Primarily in the arctic with the exception of a portion of its southern extent in Hudson Bay and James Bay, the Arctic Archipelago is a vast marine ecozone with average water depths of 150 to 500 metres. It contains all of James Bay, Hudson Bay, the Foxe Basin, Queen Maud Gulf, Baffin Island Shelf, Lancaster Sound, the waters within the Arctic Archipelago, and most of the Beaufort Sea.
James Bay and parts of Hudson Bay are the only constituents of this ecozone south of the arctic region, and exhibit greater biodiversity. The most southerly reach, to the shores of northeastern Ontario and northwestern Quebec, includes areas used for staging, nesting and breeding by numerous species of birds. This area covers Southern James Bay, which includes migratory bird sanctuaries at Hannah Bay and the mouth of the Moose River, and Akimiski Island.
This portion of the ecozone abuts the Hudson Plains, which contains the world's "largest continuous wetlands" due to poor drainage of the ecozone.
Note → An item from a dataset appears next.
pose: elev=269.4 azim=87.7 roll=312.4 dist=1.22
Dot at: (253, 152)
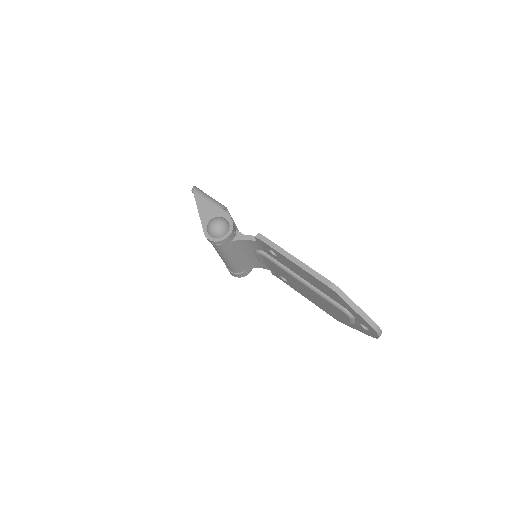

The resultant wetlands and bogs form the interface between the Hudson Plains and Arctic Archipelago ecozones, as typified by Southern James Bay.
Covering the entire Canadian northern continental shoreline, this marine ecozone is adjacent to a number of territorial ecozones. The Taiga Shield connects the Hudson Plains from the Manitoba shoreline to the Southern Arctic ecozone in Nunavut, which also extends along most of the continental shoreline of the Northwest Territories. The Taiga Plains ecozone forms the remaining Northwest Territories shoreline connection to the Arctic Archipelago ecozone, covering much of the western portion of the Northwest Territories and small portions of northern Alberta and British Columbia. The Yukon shoreline connects the Arctic Archipelago marine ecozone with the Taiga Cordillera, a mountainous region covering most of northern and eastern Yukon, and parts of the western Northwest Territories.
The northeastern Nunavut continental landmass is within the Northern Arctic ecozone, as is most of the land of all the islands in the Arctic Archipelago.
Biological activity in this ecozone is greatest during late summer, during which sufficient portions of ice have melted to allow photosynthesis by phytoplankton, the most significant food source in the ecozone. The southern intertidal zones also support kelp forests. These provide food for shorebirds and waterfowl, whose populations can increase dramatically during the fall and spring migrations. Moreover, the polynyas that form during the winter provide access to food for various species, including polar bears. Summer thaw results in plentiful ice margins along which birds and other animals can fish.
Arctic cod, found throughout the ecozone, is an important food source for seals, beluga whales and narwhals. Polar bears and ringed seals are found throughout the ecozone, whereas the range of bearded and harp seals consists of the eastern coast of Ellsemere Island. The largest Canadian population of polar bears is found near Churchill, Manitoba, on the coast of Hudson Bay.
The salt marshes and tidal flats of Hudson Bay contain transient and permanent populations of waterfowl that are among the most densely concentrated in the world, and the northwest coast is home to one of the largest populations of peregrine falcons.